The issue is when we get to sitting down for our meal. Turn your head for even a brief moment; no plate is safe that rests within her reach. She's either switched plates with you, without shame and maintaining direct eye contact, or gone full stealth mode. As if with some magical three year old sleight of hand, she’s disappeared with your steak in exchange for her gummy carrot sticks. I do not recommend eating them. Lesson learned.

I must say however, her table manners far outshine those of her Uncle Topher’s. It will take years of grooming to reach the level of her Auntie A, whom is a seasoned professional and lives to tell tales of childhood dinner table anguish. From forks scraping teeth, the ‘not leaving the table until you’ve cleaned your plate’ rule, and dare I mention the can opener incident of 2003.

Grand-mothering calls on us to stretch imaginations, teach respect and reasonable caution. One must first survive the growth involved in sharing a civilized meal with others. This means recognizing attributes of an uncivilized meal. As you know, being improper lives and grows deep within my soul. *Grinchy smile* A far flung spoon of mashed potatoes shuts a young one up quickly, yet also teaches them proper aim. (See, I am reasonable.) If it’s a food fight you want Ms. Clover, it’s a food fight you’ll get!

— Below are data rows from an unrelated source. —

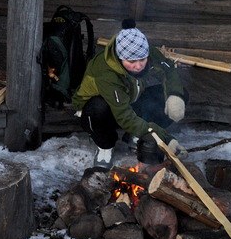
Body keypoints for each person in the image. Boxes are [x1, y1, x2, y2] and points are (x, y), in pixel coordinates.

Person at [72, 23, 187, 170]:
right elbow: (124, 116)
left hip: (129, 99)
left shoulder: (145, 52)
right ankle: (105, 146)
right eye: (132, 62)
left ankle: (137, 134)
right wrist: (166, 138)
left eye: (142, 60)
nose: (139, 66)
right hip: (101, 110)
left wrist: (174, 95)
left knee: (180, 95)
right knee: (97, 108)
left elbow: (168, 69)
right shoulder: (106, 72)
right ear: (120, 59)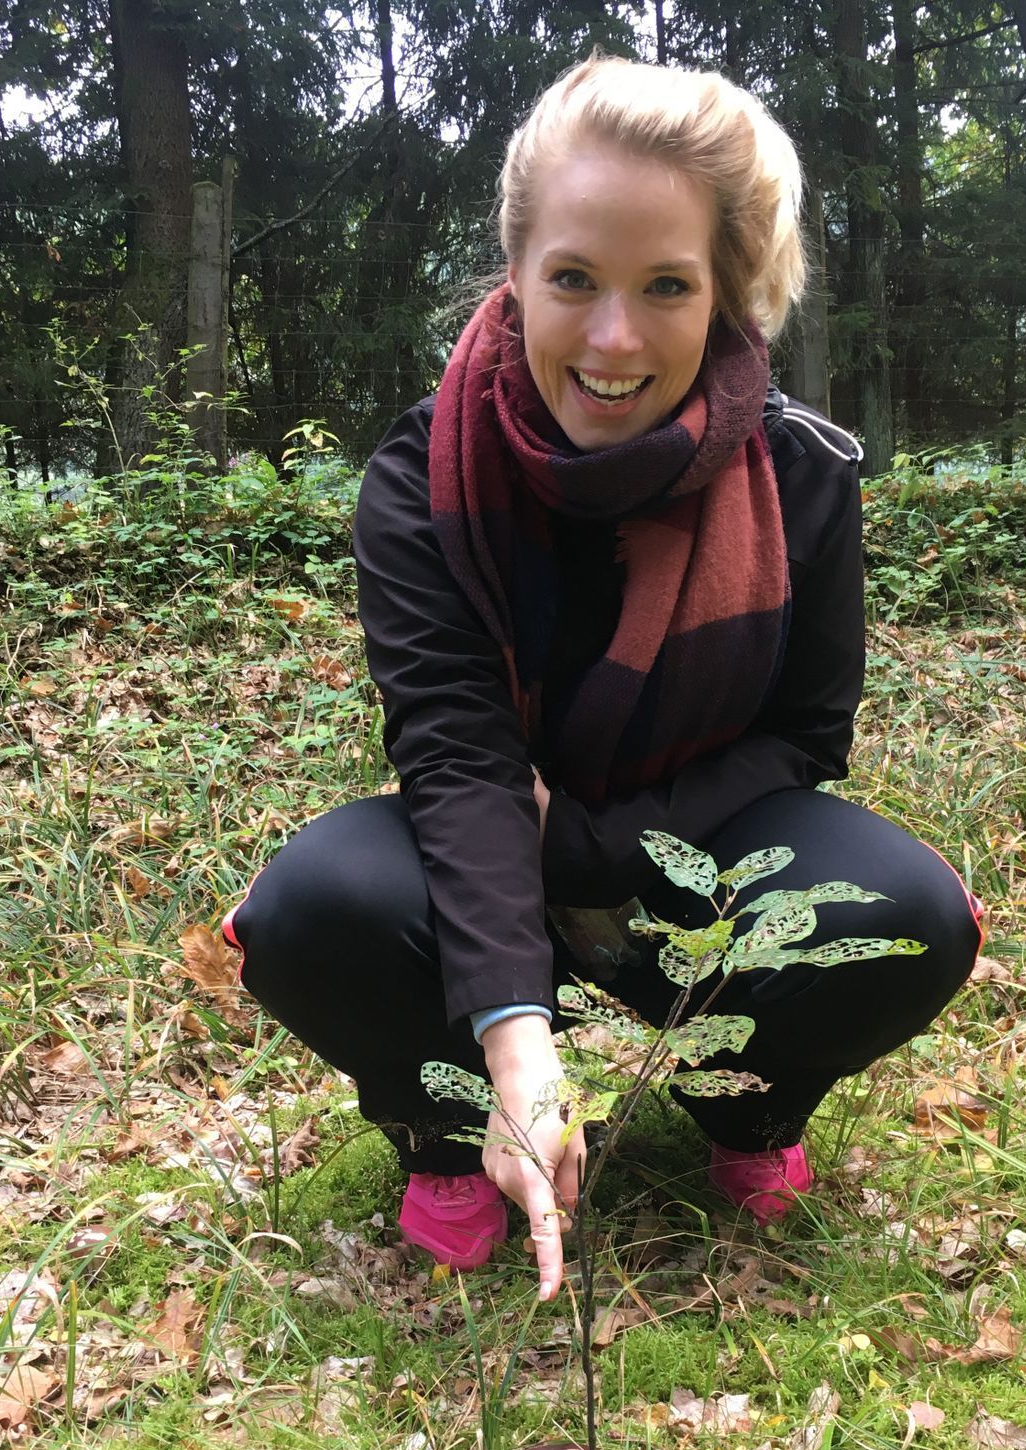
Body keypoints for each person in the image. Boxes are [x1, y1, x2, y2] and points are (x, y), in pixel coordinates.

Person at [223, 53, 983, 1303]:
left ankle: (742, 1104)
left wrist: (583, 850)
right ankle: (451, 1122)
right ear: (516, 270)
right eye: (574, 278)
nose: (614, 337)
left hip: (698, 849)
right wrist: (519, 1054)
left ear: (729, 296)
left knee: (908, 911)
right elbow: (457, 757)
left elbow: (801, 742)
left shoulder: (802, 478)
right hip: (474, 858)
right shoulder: (424, 475)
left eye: (666, 286)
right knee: (312, 908)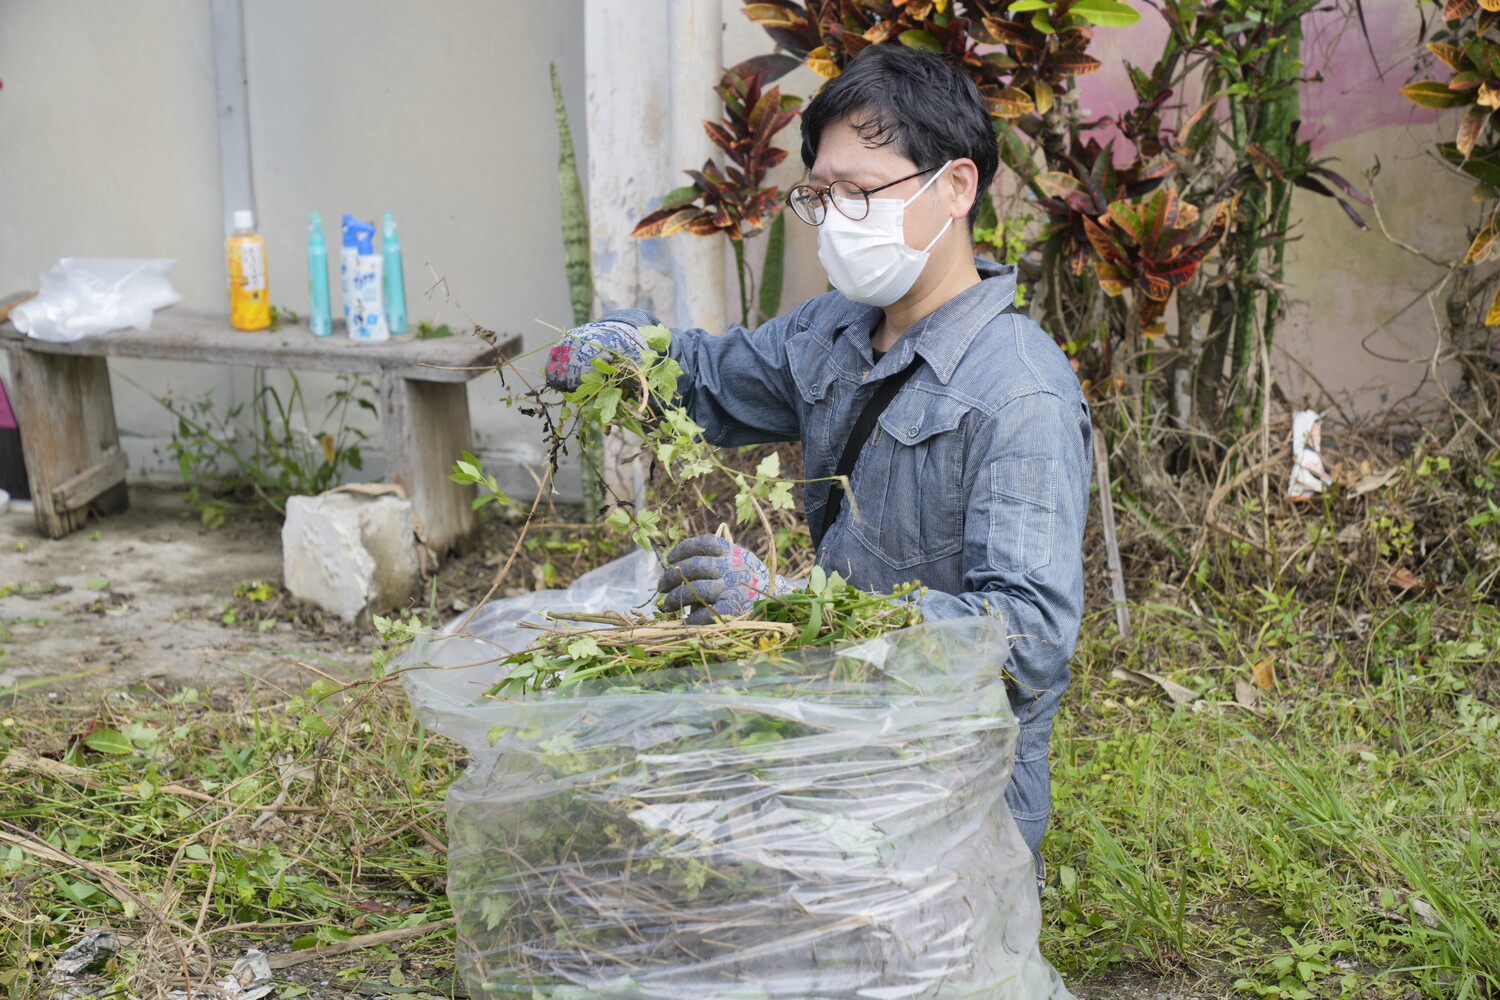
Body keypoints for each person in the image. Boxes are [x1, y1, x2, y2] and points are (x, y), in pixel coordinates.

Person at [545, 44, 1092, 890]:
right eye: (821, 194)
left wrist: (799, 613)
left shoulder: (1020, 395)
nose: (837, 218)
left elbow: (1028, 641)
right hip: (833, 725)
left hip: (953, 779)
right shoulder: (836, 330)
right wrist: (628, 358)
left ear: (955, 188)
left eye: (861, 192)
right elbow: (716, 380)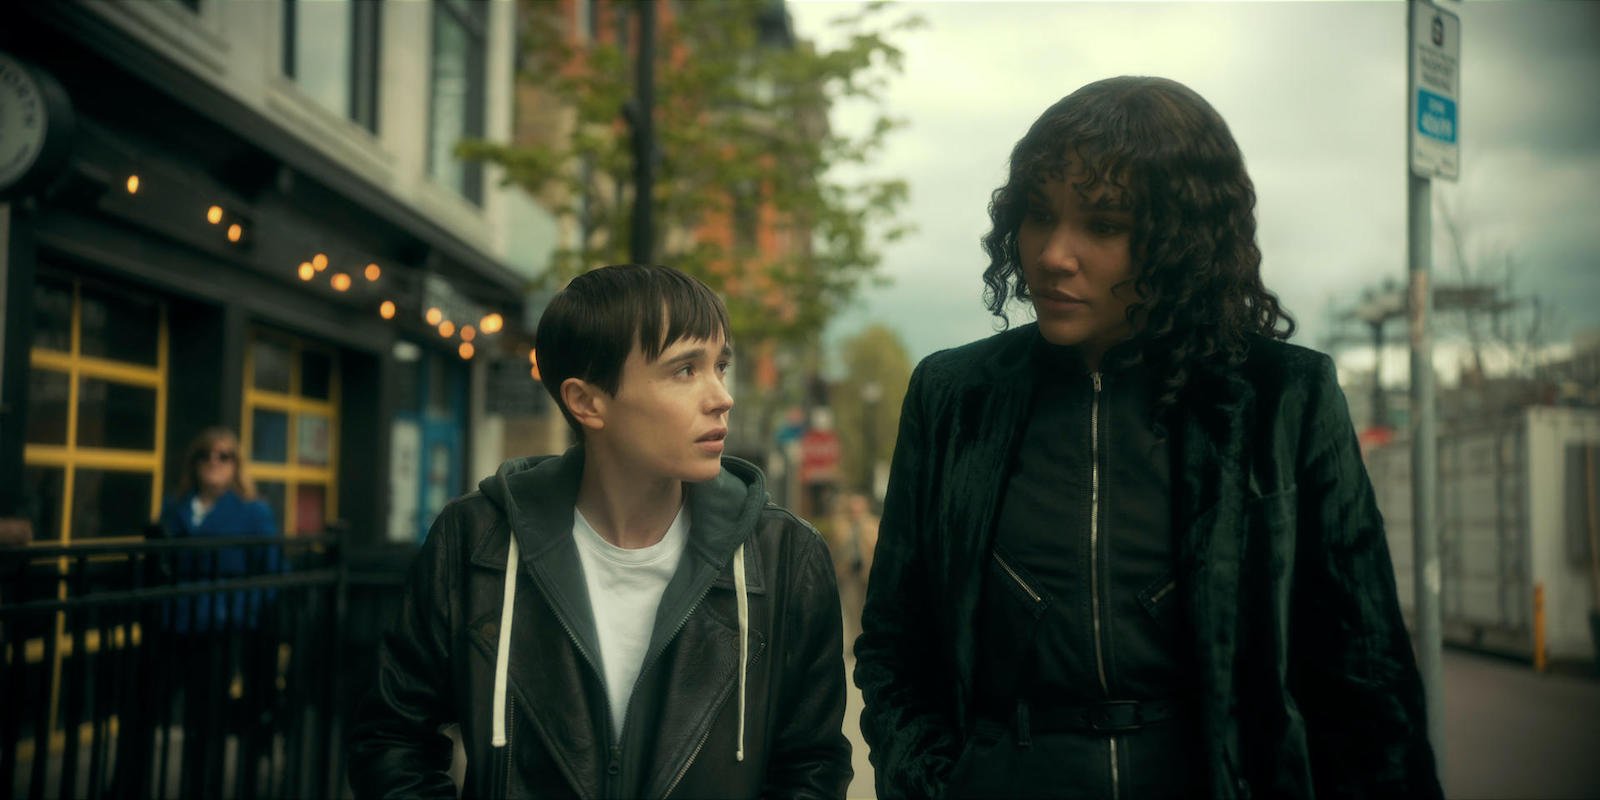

Fellow improper Grandma’s, beloved readers, there are boundaries. Mine as I have just shared may or may not be considered a healthy or practical set, but one thing is certain. While sharing may in fact be caring, after preparing enough food for each mouth and set of hands present for any meal I host, all I ask is the food on my plate remain mine.

Protect your plate Grandma's and happy boundary setting!